Kaltengtoday.com, Palangka Raya – DPRD Kota Palangka Raya meminta pemerintah daerah meningkatkan pengawasan terhadap harga kebutuhan pokok menyusul kenaikan harga sejumlah komoditas, terutama minyak goreng bersubsidi MinyaKita dan bawang merah di pasaran.
Anggota Komisi II DPRD Kota Palangka Raya, H.M. Khemal Nasery, mengatakan fluktuasi harga dua komoditas tersebut perlu menjadi perhatian serius karena berpotensi mengurangi daya beli masyarakat, khususnya kelompok berpenghasilan rendah.
Menurutnya, pemerintah melalui instansi terkait harus melakukan pemantauan secara berkala untuk memastikan kenaikan harga tidak dipicu oleh praktik penimbunan maupun gangguan distribusi.
“Pengawasan harus diperketat agar kenaikan harga tetap terkendali dan masyarakat tidak semakin terbebani,” ujarnya, Selasa (20/1/2026).
Khemal menilai langkah antisipatif perlu dilakukan sejak dini, mulai dari pemantauan stok di tingkat distributor hingga pasar tradisional. Apabila ditemukan indikasi kelangkaan pasokan atau lonjakan harga yang tidak wajar, pemerintah diminta segera mengambil langkah stabilisasi melalui koordinasi dengan distributor maupun pelaksanaan operasi pasar apabila diperlukan.
Baca Juga : Dari Pantap ke Palangka Raya : Gugatan yang Belum Selesai di Halaman Pengadilan Tinggi
Ia juga mengingatkan pentingnya menjaga kelancaran rantai distribusi agar kebutuhan pokok tetap tersedia dengan harga yang wajar. Selain itu, informasi perkembangan harga di lapangan perlu disampaikan secara terbuka kepada masyarakat sehingga tidak memicu kepanikan saat berbelanja.

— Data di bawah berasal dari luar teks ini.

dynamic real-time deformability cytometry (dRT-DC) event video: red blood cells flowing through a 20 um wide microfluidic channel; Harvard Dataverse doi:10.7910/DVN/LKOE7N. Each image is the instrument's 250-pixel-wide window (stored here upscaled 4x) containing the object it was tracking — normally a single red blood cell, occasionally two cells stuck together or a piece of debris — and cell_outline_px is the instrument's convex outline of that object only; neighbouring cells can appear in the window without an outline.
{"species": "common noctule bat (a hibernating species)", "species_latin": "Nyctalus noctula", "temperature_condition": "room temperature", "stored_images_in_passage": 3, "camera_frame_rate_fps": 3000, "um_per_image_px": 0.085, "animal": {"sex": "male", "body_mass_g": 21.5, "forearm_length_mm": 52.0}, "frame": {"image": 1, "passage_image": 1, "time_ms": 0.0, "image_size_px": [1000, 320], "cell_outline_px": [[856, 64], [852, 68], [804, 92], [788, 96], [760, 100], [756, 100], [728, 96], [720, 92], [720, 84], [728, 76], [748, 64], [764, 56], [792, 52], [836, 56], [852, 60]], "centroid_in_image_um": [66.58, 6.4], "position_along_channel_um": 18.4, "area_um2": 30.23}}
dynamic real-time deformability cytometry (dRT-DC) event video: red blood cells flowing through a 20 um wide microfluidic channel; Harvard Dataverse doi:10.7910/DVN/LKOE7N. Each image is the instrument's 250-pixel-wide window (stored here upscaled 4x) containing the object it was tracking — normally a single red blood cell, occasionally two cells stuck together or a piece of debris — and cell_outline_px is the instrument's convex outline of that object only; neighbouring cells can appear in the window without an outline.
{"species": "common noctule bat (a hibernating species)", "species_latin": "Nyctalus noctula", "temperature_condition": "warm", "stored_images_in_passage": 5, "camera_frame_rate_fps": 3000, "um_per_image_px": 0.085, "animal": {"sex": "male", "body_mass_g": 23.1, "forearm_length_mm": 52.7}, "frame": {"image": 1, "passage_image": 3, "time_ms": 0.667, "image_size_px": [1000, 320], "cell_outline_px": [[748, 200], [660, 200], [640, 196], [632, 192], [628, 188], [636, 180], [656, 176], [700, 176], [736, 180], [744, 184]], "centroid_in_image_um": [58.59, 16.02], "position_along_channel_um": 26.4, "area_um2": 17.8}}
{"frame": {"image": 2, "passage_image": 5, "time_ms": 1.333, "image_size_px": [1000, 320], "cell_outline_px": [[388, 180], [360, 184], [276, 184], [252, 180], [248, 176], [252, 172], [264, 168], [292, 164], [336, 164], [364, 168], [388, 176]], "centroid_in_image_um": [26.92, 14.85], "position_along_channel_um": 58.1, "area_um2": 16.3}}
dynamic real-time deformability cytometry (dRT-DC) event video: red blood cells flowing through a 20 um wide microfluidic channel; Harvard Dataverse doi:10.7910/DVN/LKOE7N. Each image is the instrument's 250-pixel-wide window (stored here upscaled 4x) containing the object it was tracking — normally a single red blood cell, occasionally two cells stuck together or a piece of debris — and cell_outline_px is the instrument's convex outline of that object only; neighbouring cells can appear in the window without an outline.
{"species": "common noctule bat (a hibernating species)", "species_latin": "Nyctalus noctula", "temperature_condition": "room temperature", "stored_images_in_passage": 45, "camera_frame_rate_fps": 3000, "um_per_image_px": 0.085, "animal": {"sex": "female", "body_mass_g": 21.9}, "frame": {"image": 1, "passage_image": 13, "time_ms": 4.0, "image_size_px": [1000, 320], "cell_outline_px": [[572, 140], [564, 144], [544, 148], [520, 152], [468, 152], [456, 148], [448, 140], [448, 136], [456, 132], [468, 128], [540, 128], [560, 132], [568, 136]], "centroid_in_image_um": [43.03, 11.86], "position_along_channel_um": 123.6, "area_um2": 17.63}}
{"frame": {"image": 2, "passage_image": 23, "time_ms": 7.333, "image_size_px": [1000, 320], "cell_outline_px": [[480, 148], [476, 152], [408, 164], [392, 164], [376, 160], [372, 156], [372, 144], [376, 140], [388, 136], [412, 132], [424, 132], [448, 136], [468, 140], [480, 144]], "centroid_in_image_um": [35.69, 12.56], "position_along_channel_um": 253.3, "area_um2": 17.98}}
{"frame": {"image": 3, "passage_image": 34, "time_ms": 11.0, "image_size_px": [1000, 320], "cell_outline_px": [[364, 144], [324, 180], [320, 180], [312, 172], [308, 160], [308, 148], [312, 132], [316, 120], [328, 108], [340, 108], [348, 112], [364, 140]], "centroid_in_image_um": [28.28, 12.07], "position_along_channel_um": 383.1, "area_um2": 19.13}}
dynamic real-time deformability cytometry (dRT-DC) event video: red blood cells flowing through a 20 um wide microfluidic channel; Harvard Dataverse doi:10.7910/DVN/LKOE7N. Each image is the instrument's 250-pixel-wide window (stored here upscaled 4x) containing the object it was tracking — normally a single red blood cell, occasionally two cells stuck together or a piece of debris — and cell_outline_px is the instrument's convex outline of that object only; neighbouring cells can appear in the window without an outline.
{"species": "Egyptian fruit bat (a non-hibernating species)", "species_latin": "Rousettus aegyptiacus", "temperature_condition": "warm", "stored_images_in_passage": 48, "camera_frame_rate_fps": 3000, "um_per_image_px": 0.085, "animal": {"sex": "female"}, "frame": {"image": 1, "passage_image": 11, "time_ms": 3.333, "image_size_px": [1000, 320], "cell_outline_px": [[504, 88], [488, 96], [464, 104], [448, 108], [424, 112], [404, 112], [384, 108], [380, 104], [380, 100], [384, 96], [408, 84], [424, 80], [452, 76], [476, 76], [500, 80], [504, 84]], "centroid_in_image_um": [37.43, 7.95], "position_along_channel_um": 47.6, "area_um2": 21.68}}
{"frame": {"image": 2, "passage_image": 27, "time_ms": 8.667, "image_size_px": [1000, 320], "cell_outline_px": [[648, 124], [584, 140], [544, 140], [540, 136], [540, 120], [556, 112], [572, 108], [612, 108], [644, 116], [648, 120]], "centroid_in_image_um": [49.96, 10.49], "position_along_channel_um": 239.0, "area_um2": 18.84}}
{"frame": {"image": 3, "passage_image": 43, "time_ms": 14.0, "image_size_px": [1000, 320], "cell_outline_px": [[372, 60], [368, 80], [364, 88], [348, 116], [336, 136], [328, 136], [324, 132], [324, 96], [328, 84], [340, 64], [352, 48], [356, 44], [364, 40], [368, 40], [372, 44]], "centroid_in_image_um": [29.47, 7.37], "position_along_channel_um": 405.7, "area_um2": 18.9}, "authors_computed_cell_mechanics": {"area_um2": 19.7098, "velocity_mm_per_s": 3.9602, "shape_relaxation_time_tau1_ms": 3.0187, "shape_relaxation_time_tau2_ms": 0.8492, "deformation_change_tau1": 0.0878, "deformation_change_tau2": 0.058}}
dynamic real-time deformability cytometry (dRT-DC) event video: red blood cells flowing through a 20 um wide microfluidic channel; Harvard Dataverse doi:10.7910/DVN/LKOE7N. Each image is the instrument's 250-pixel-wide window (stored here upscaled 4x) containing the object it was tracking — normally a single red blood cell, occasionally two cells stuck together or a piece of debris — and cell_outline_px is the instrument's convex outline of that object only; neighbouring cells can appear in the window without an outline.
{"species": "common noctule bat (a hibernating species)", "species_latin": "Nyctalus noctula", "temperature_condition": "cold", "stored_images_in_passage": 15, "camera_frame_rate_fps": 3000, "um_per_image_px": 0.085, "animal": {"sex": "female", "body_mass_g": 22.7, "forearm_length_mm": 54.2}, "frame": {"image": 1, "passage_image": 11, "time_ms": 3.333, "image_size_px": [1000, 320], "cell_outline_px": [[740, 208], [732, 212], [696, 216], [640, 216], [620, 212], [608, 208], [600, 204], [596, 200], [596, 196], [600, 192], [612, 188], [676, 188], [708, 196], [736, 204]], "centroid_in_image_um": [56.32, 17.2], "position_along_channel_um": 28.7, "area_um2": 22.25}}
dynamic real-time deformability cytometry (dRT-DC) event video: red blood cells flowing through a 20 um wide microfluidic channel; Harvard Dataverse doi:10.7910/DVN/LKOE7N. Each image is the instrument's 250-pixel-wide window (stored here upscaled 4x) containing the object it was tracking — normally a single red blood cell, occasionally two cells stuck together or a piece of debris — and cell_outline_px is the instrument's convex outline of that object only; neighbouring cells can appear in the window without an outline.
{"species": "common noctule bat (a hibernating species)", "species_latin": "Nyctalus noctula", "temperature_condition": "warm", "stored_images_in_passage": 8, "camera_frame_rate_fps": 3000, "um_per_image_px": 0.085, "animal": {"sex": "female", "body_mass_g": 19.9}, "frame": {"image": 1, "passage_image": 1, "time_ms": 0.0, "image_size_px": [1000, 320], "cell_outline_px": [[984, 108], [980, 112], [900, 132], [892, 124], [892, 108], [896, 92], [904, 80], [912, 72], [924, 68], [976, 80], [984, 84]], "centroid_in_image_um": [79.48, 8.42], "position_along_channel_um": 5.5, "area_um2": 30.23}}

Di sisi lain, Khemal mengimbau masyarakat tetap berbelanja sesuai kebutuhan dan tidak melakukan pembelian dalam jumlah berlebihan yang justru dapat memengaruhi stabilitas pasokan.
DPRD berharap sinergi antara pemerintah daerah, pelaku usaha, dan instansi terkait mampu menjaga stabilitas harga kebutuhan pokok sehingga inflasi daerah tetap terkendali serta daya beli masyarakat dapat dipertahankan. Secara nasional, pada periode Januari 2026 harga MinyaKita memang sempat berada di atas harga eceran tertinggi (HET) di sejumlah daerah sehingga mendorong pemerintah memperkuat pengawasan distribusi dan harga.